Water under the bridge at this point.
The new management seems to have a clue, time will tell, but after living in the dark ages and fighting off Viking invaders, looks like they finally have a clue, know what the word "analytics" means, and actually are spending on upgrading scouting, coaching and facilities.
Frankly, I think intelligent spending on scouts and coaches will provide far more bang for the buck than throwing money at 16-18 year old prospects. It's becoming more obvious that the physical and mental development of your prospects, and choosing ones with baseball (instincts, coachability) rather than athletic skills on the margin, is the way to go.
When you look at the players who succeed, once you get past a certain minimum of raw skills (velocity, bat speed), things like polishing pitching mechanics to improve command and deception, developing secondary pitches, swing mechanics, using the entire field as a hitter, setting up the pitcher or hitter each AB, are just as important to success as raw ability.

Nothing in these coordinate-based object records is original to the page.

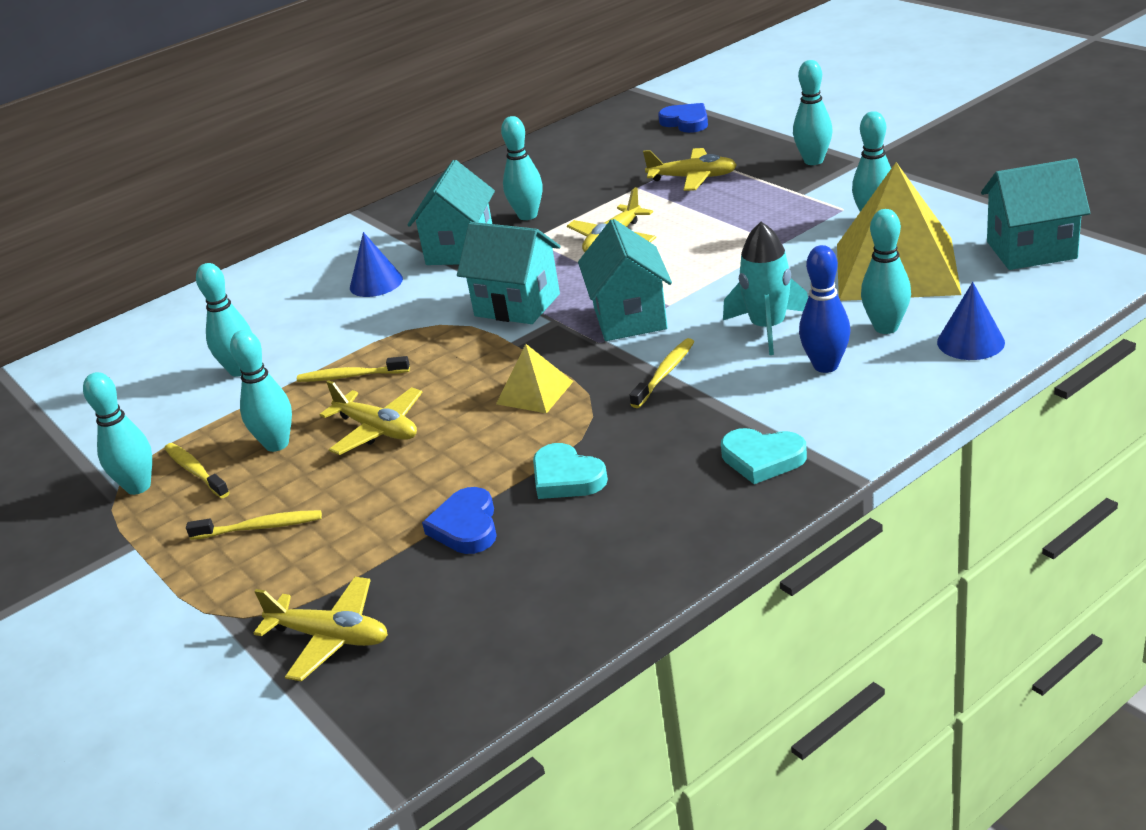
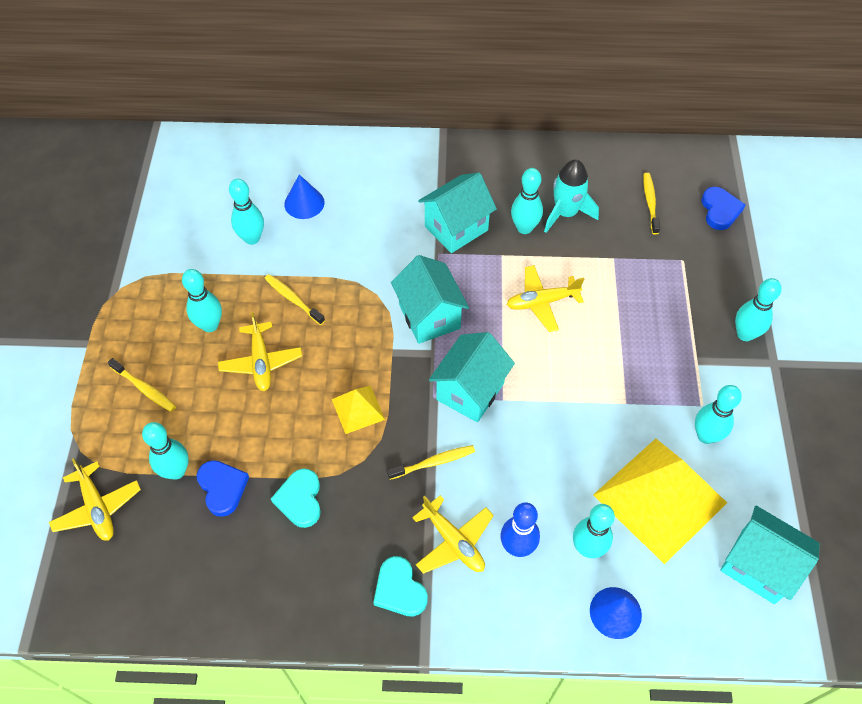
camera: 35 degrees right, 25 degrees up
turquoise bowling pin [83,372,152,495] -> turquoise bowling pin moved to [142,422,189,480]
yellow toothbrush [164,443,230,498] -> yellow toothbrush moved to [644,173,660,234]
blue cone [350,232,403,297] -> blue cone moved to [284,175,325,219]
blue heart [422,487,497,554] -> blue heart turned 120 degrees clockwise [197,460,249,517]
yellow plane [643,148,737,191] -> yellow plane moved to [412,495,494,574]
turquoise rocket [723,222,808,355] -> turquoise rocket moved to [544,159,599,233]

It's great to have guys with eyesight, power, speed and a rocket arm, even better if they use that vision to see the spin and know when to lay off, use that power to all fields instead of overswinging and hitting popups and weak ground balls, don't run themselves into outs just because they're fast and think they can outrun every throw, use that arm to throw to the right base instead of overthrowing the cutoff man.
What I really want to see in two years are disciplined hitters who don't chase pitches out of the zone and don't try to pull pitches on the outer edge of the plate, pitchers who attack the zone and don't constantly run up 3-1 counts, who can throw all their pitches for strikes at any time, baserunners who know what they're doing out there, fielders with good fundamentals, etc. Smart, well coached teams that know how to play, talent of course, but applied talent.
Some of this is scouting, always easier to start with a player with instincts and a feel for the game, some of this is coaching, teaching as well as observing (one size doesn't fit all), some of this is culture, a clubhouse where lack of effort and bonehead players aren't tolerated by your peers.